Malgré sa qualification pour les huitièmes de finale de la Ligue des Champions, le Paris Saint-Germain donne des signes inquiétants. Son nul à Monaco (2-2), acquis à dix contre onze, met en lumière une équipe qui a perdu son équilibre collectif. Pour Daniel Riolo, le mal est clair : c’est au cœur du jeu que le champion d’Europe s’est déréglé.

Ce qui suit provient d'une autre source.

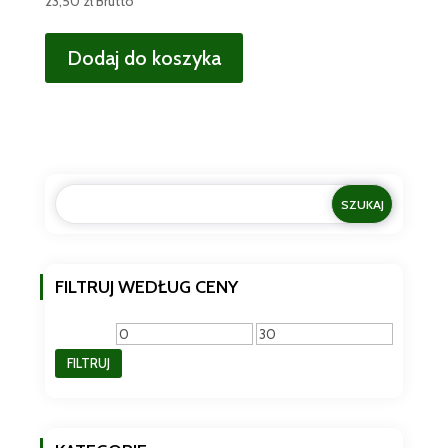
23,50
zł
Brutto
Dodaj do koszyka
FILTRUJ WEDŁUG CENY
Cena
Cena
FILTRUJ
min
max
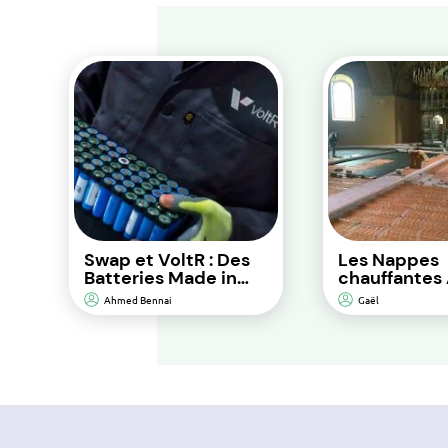
Swap et VoltR : Des
Les Nappes
Batteries Made in
chauffantes 
France pour une
solution de
Ahmed Bennai
Gaël
Performance
chauffage au
Durable et d’Impact
pour une eff
Environnemental
énergétique
Réduit.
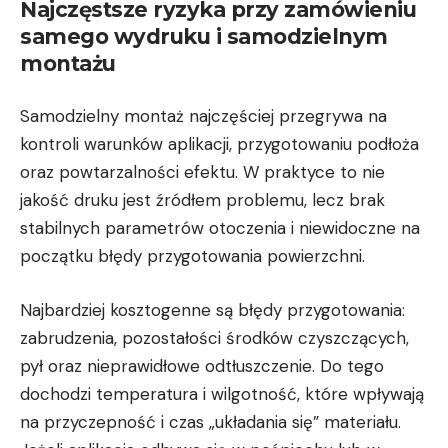
Najczęstsze ryzyka przy zamówieniu
samego wydruku i samodzielnym
montażu
Samodzielny montaż najczęściej przegrywa na
kontroli warunków aplikacji, przygotowaniu podłoża
oraz powtarzalności efektu. W praktyce to nie
jakość druku jest źródłem problemu, lecz brak
stabilnych parametrów otoczenia i niewidoczne na
początku błędy przygotowania powierzchni.
Najbardziej kosztogenne są błędy przygotowania:
zabrudzenia, pozostałości środków czyszczących,
pył oraz nieprawidłowe odtłuszczenie. Do tego
dochodzi temperatura i wilgotność, które wpływają
na przyczepność i czas „układania się” materiału.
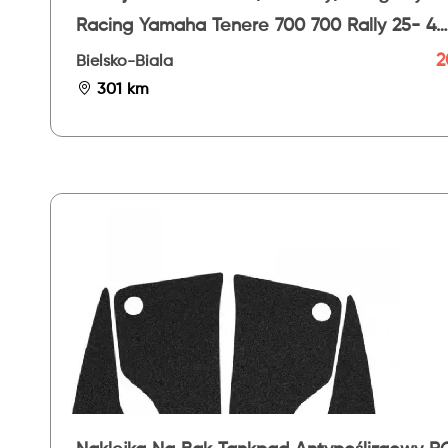
Racing Yamaha Tenere 700 700 Rally 25- 4
Części
2
Bielsko-Biala
301 km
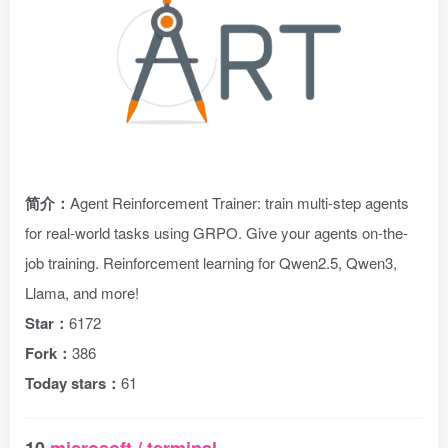
简介：
Agent Reinforcement Trainer: train multi-step agents
for real-world tasks using GRPO. Give your agents on-the-
job training. Reinforcement learning for Qwen2.5, Qwen3,
Llama, and more!
Star：
6172
Fork：
386
Today stars：
61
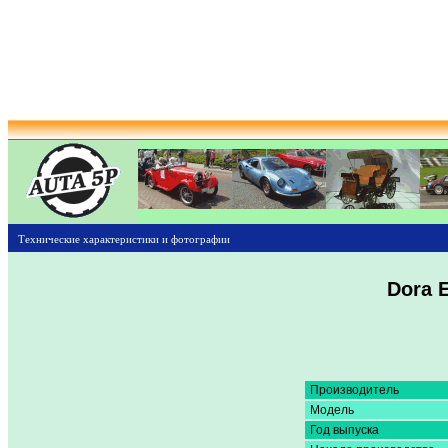
Технические характеристики и фотографии
Dora E
Производитель
Модель
Год выпуска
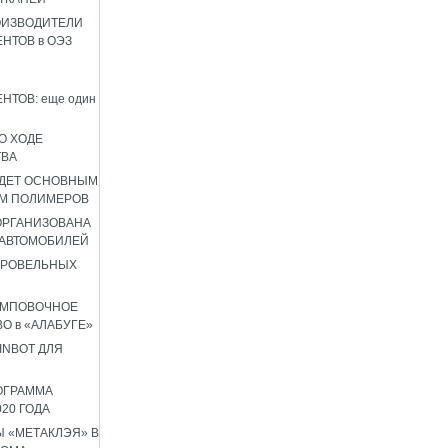
ОИЗВОДИТЕЛИ
НТОВ в ОЭЗ
НТОВ: еще один
О ХОДЕ
ТВА
УДЕТ ОСНОВНЫМ
М ПОЛИМЕРОВ
 ОРГАНИЗОВАНА
 АВТОМОБИЛЕЙ
КРОВЕЛЬНЫХ
АМПОВОЧНОЕ
О в «АЛАБУГЕ»
INBOT ДЛЯ
ОГРАММА
020 ГОДА
 «МЕТАКЛЭЯ» В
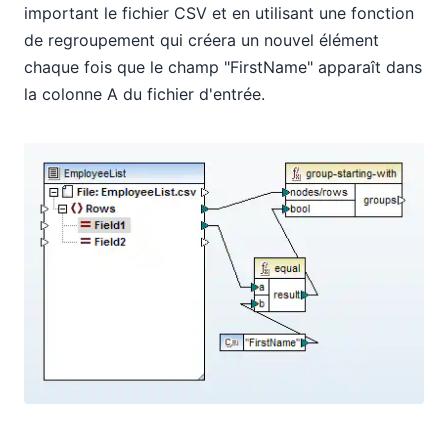
important le fichier CSV et en utilisant une fonction
de regroupement qui créera un nouvel élément
chaque fois que le champ "FirstName" apparaît dans
la colonne A du fichier d'entrée.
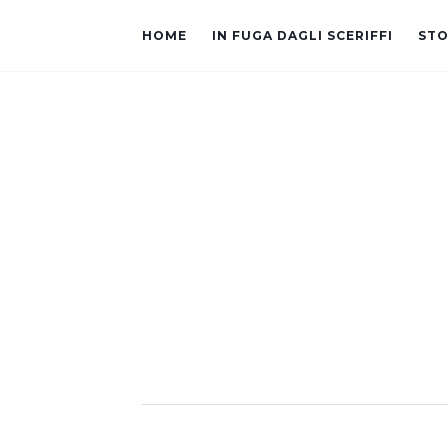
HOME
IN FUGA DAGLI SCERIFFI
STO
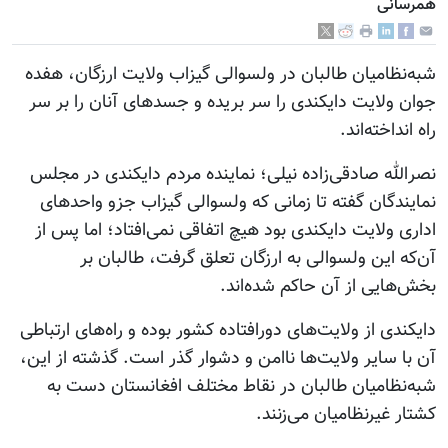
همرسانی
شبه‌نظامیان طالبان در ولسوالی گیزاب ولایت ارزگان، هفده
جوان ولایت دایکندی را سر بریده و جسدهای آنان را بر سر
راه‌ انداخته‌اند.
نصرالله صادقی‌زاده نیلی؛ نماینده مردم دایکندی در مجلس
نمایندگان گفته تا زمانی که ولسوالی گیزاب جزو واحدهای
اداری ولایت دایکندی بود هیچ اتفاقی نمی‌افتاد؛ اما پس از
آن‌که این ولسوالی به ارزگان تعلق گرفت، طالبان بر
بخش‌هایی از آن حاکم شده‌اند.
دایکندی از ولایت‌های دورافتاده کشور بوده و راه‌های ارتباطی
آن با سایر ولایت‌ها ناامن و دشوار گذر است. گذشته از این،
شبه‌نظامیان طالبان در نقاط مختلف افغانستان دست به
کشتار غیرنظامیان می‌زنند.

Un PSG sans maîtrise malgré sa supériorité
Le scénario aurait dû tourner à la démonstration. Avec un joueur de plus pendant plus d’une heure, le PSG avait tout pour se relancer face à un Monaco valeureux mais limité. Au lieu de cela, les Parisiens ont concédé un nul frustrant, révélateur d’un malaise plus profond.
Paris conserve évidemment des atouts : un Kylian Mbappé toujours décisif, un Ousmane Dembélé en progrès, et une défense globalement solide. Mais dans le jeu, l’impression est celle d’un collectif qui ne parvient plus à imposer sa signature, cette domination fluide et technique qui avait fait sa force la saison passée.
Là où Luis Enrique parvenait à contrôler le tempo grâce à un milieu intelligent et complémentaire, Paris semble aujourd’hui coupé en deux : les attaquants vivent leur match, les défenseurs subissent, et entre les deux, le vide.
Riolo : « Le moteur du PSG est à l’arrêt »
Sur les ondes de RMC, Daniel Riolo ne s’est pas défilé. Pour lui, c’est au milieu de terrain que tout se joue — et tout se perd : « Le PSG, c’est d’abord une histoire de collectif, mais il faut aussi des joueurs qui structurent ce collectif. Ce trio du milieu, celui de l’an dernier, était le vrai moteur de Paris. Aujourd’hui, il n’existe plus. »
Le journaliste fait ici référence à ce trio Ruiz–Vitinha–Ugarte qui avait donné corps au projet de Luis Enrique. Fabian Ruiz assurait la stabilité et l’impact physique, Vitinha la créativité et l’énergie, Ugarte la récupération et le liant. Un équilibre subtil, désormais disparu.
« Fabian Ruiz n’est plus là, Vitinha est nettement moins en forme — ça se voit à chacune de ses prestations — et Ugarte peine à retrouver son rôle initial », poursuit Riolo, lucide sur la situation. « Ce n’est pas dramatique, mais le PSG a perdu quelque chose d’essentiel : la cohérence. »
Le signe d’un essoufflement collectif ?
Ce constat dépasse les individualités. Il interroge la mécanique d’ensemble mise en place par Luis Enrique. Privé de son entrejeu référent, le technicien espagnol cherche encore la bonne formule, alternant profils plus offensifs (Barcola ou Zaïre-Emery avancé) et expérimentations tactiques qui brouillent parfois le message.
Paris avance, mais sans certitude. Le champion d’Europe en titre maîtrise ses résultats, pas toujours ses matchs. Et même s’il reste encore du temps avant les grands rendez-vous du printemps, ce PSG-là inspire un léger doute — celui d’une équipe talentueuse, mais qui a perdu son cœur battant.